The ML Pipeline is a Python service that generates win predictions for upcoming NBA games.


graph LR subgraph PostgresDB[Postgres] T1[ml_game_features] T2[ml_game_predictions] end T1 -->|Fetches upcoming games| ML[ML Pipeline] ML -->|Stores win predictions| T2 T2 --> API[REST API Service] T2 --> DASH[Dash Frontend Service] style PostgresDB fill:#89888f,stroke:#444444,stroke-width:2px style ML fill:#d6d6d6,stroke:#444444,stroke-width:1.5px style API fill:#f5f5f5,stroke:#444444,stroke-width:1.5px style DASH fill:#f5f5f5,stroke:#444444,stroke-width:1.5px
graph LR A[Ingestion Script] --> B[dbt] B --> C[ML Pipeline]

The ML model is a Logistic Regression classifier trained on data from the 2023-24 season.

  • In production, the model achieves around 67% accuracy on win predictions.
  • The trained model is serialized using joblib and stored directly into the container image that runs in production.

Note: For more dynamic use cases, the model could be stored in S3 and pulled at runtime. This would allow the pipeline to load updated versions without requiring a container rebuild.

It pulls upcoming games from the silver.ml_game_features table generated by dbt, uses the ML model to generate the predictions for each upcoming game, and then saves the results back to gold.ml_game_predictions.

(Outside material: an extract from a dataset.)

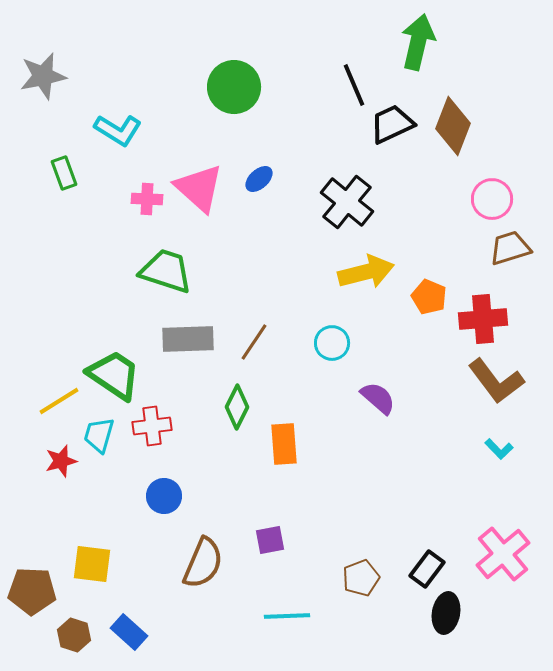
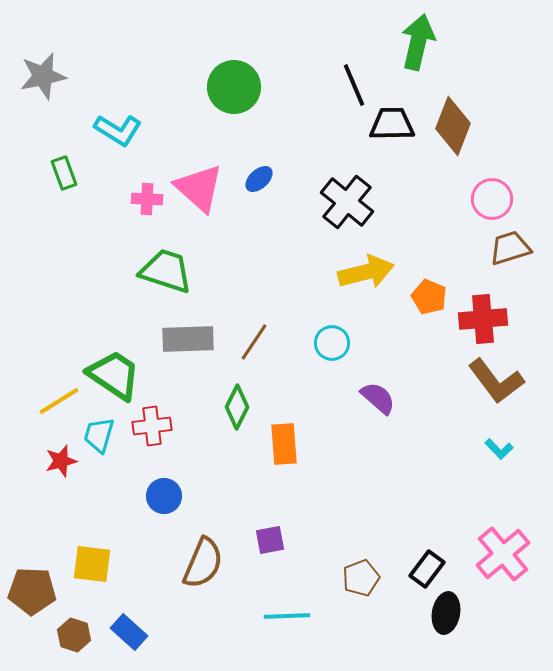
black trapezoid at (392, 124): rotated 24 degrees clockwise
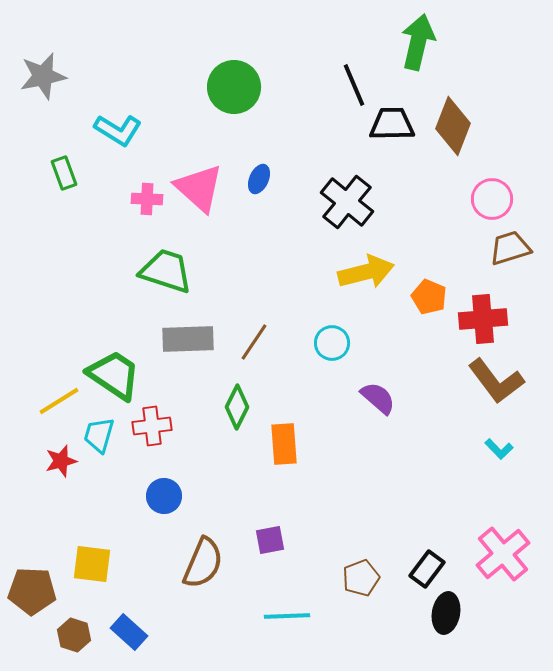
blue ellipse at (259, 179): rotated 24 degrees counterclockwise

  • The downstream services pull the latest available data to present to end users
  • Model accuracy is tracked by comparing the prediction results to the actual game results after the games are played

The following features are pulled for each home & away team in the upcoming games:

  1. Days of Rest - Measures how many days of rest the team has had before the game.

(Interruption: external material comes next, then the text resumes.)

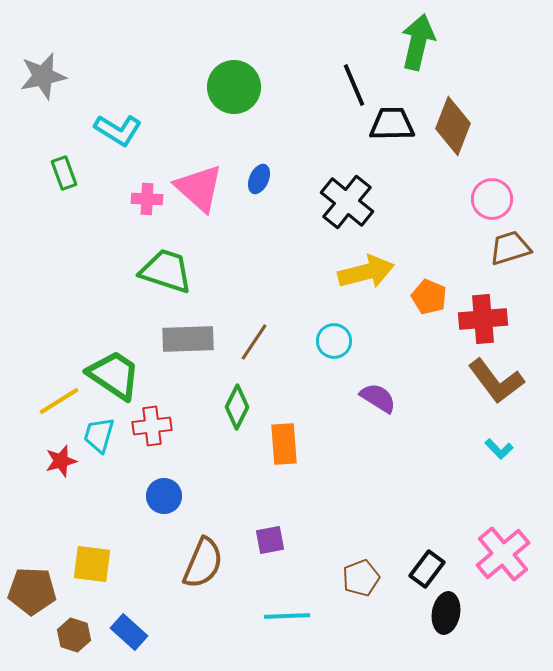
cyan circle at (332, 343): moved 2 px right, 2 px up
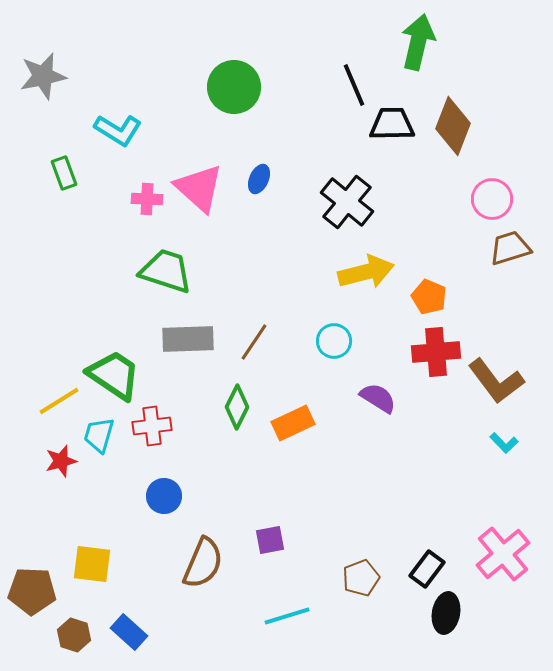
red cross at (483, 319): moved 47 px left, 33 px down
orange rectangle at (284, 444): moved 9 px right, 21 px up; rotated 69 degrees clockwise
cyan L-shape at (499, 449): moved 5 px right, 6 px up
cyan line at (287, 616): rotated 15 degrees counterclockwise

  2. Top Players - Ordinal ranking (0, 1, 2) which represents whether the team’s top players are active or unavailable for the game

  3. Moneyline Odds - Moneyline odds for the team for the upcoming game

  4. Recent Team Performance - Team Win % for the last 10 games

  5. Overall Team Performance - Team Win % for the entire season thus far

  1. scikit-learn is the primary package behind building the ML Model & creating predictions
  2. jyablonski_common_modules provides various functions to read & write data to Postgres

The ML Pipeline runs as an ECS Task following the completion of the dbt job.

  • The ML Pipeline typically takes about ~10 seconds to complete

The NBA ELT Pipeline is complete after the ML Pipeline finishes, with no further tasks to run.

For continuous integration (CI), the entire test suite is run on every commit in a pull request using Docker.

After a PR is merged, the continuous deployment (CD) pipeline performs the following steps:

  1. Builds the Docker image for the service with the updated source code and dependencies
  2. Pushes the Docker image to ECR

On the next NBA ELT Pipeline run, this new Docker image will be used when the ML Pipeline is scheduled in ECS.